Maybe that’s not quite what Ruskin had in mind. I would guess she was picturing something closer to the “Diary of a Wimpy Kid” party scene or a GoldLink music video. But functionally? They serve the same purpose — as spaces to gather and connect.
The details Ruskin longs for — stargazing, packed hallways and that moment in the kitchen when someone hands you a warm drink — still exist at the quintessential house show. In both scenarios, the lights are dim, the drywall is sweating and the music is loud.
I’m not always in the pit, but I still pay the entrance fee, because these are the spaces where people actually talk. You find a connection in the bathroom line. You have that long-overdue check-in on the porch. You find where the conversation is, be it out in the backyard or cramped by the fridge, where the show spills over into something human.
This underscores my point. House shows don’t just happen; they take coordination, they require people who have the capacity to build infrastructure. Someone sets up the speakers. Someone else books the bands, makes Instagram graphics, grabs the cups. They keep an eye on the door. They run the show, quietly.
On the other side of the door, the rules are just as clear: Don’t spill, don’t ruin the show for others and know when it’s time to leave.
That quietly enforced coordination is governance, however informal and low-budget it may be. In Urbana, the house show network is a self-sustaining ecosystem.
Nobel-winning political economist Elinor Ostrom wrote about this. She showed that people don’t always need top-down rules or market incentives to share resources — just trust, repetition and a willingness to pitch in. A house show is that theory in action.
By that logic, house shows are kind of an act of public service. They’re informal institutions: Part concert venue, part third place and part local experiment in trust.
They aren’t powered by profit, but rather by commitment. You don’t throw one to make money. I’d wager most of them barely break even. But the people who run them believe the connection is worth the stress and the cleanup.
Maybe the magic of house shows and adjacent spaces isn’t just that they exist. More than that, it’s that they can be recreated anywhere, as long as someone’s willing to try.
That’s the rub — and forgive my repetition here — institutions don’t just spawn into existence. Ostrom’s framework only works if someone goes first.
Maybe it’s easy for me to talk about house shows from my ivory tower in a college town, where there’s cheap rent, free time and a legacy of local indie talent. For 30-somethings with nine-to-fives and busy lives, the bandwidth isn’t always there. I get that. I do.
Yet Ruskin’s column proves people want this. My generation wants this — and is living it, whatever TikTok might suggest.
Grit, resilience and a good time don’t magically vanish when you turn 22 and accept a full-time offer. The scene doesn’t have to find anyone — it can be made from scratch. All it takes is a calendar invite and a cooler. If you’re concerned about the phones, maybe leave a tote bag on the door.
And people would show up.

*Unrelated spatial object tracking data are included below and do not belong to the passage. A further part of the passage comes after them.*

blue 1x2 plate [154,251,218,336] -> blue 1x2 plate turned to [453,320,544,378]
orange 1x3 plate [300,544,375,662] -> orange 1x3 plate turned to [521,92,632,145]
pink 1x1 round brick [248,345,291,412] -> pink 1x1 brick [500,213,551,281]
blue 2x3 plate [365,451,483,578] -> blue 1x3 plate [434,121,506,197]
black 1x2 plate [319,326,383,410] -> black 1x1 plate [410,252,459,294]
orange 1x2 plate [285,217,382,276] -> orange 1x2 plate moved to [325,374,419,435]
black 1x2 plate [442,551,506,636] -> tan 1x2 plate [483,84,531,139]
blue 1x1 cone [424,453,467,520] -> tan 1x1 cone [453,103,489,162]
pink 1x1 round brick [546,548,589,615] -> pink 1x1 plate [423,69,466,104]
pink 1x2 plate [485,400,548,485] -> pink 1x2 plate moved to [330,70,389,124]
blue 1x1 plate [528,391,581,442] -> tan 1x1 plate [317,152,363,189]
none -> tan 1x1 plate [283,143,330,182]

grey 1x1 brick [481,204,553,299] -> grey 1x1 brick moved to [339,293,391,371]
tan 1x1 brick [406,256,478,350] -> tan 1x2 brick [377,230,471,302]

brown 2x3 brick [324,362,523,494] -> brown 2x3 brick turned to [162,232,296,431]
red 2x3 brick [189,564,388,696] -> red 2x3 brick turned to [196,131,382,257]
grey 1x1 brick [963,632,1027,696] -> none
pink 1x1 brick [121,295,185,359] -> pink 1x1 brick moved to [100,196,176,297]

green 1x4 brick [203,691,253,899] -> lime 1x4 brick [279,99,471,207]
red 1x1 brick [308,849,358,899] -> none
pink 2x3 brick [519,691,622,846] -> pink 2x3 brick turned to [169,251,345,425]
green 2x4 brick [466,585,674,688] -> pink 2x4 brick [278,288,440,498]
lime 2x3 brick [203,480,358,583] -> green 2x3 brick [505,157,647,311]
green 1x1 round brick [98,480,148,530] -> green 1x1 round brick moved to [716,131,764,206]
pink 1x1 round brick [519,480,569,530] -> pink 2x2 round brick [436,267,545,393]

In part because they miss blushing with a cutie on a kitchen counter, like Ruskin delightfully describes, but mostly because these spaces matter. They’re part of the social fabric we’re trying to stitch back together.
House shows, principally, give us that fleeting, vital feeling of collective momentum. The same current that runs through a campaign rally runs through a mosh pit, if you squint hard enough. Both are built on hope and sweat and loud noises and seeing your fellow man while the world crashes and burns around you.
And someday, someone’s going to look back at 2025 with the same kind of longing we reserve for 2008. They’ll feel a pang of envy upon hearing the stories of great bands playing in worn-down Urbana living rooms. They’ll wish they were politically conscious when people were posting reactions to a skinny kid with a funny name. It’s not on MySpace this time, but maybe on X, or whatever they decide to rebrand as.
Because history doesn’t repeat. But nostalgia can make us forget that it rhymes.
Raphael is a senior in ACES and misses his grandma’s house.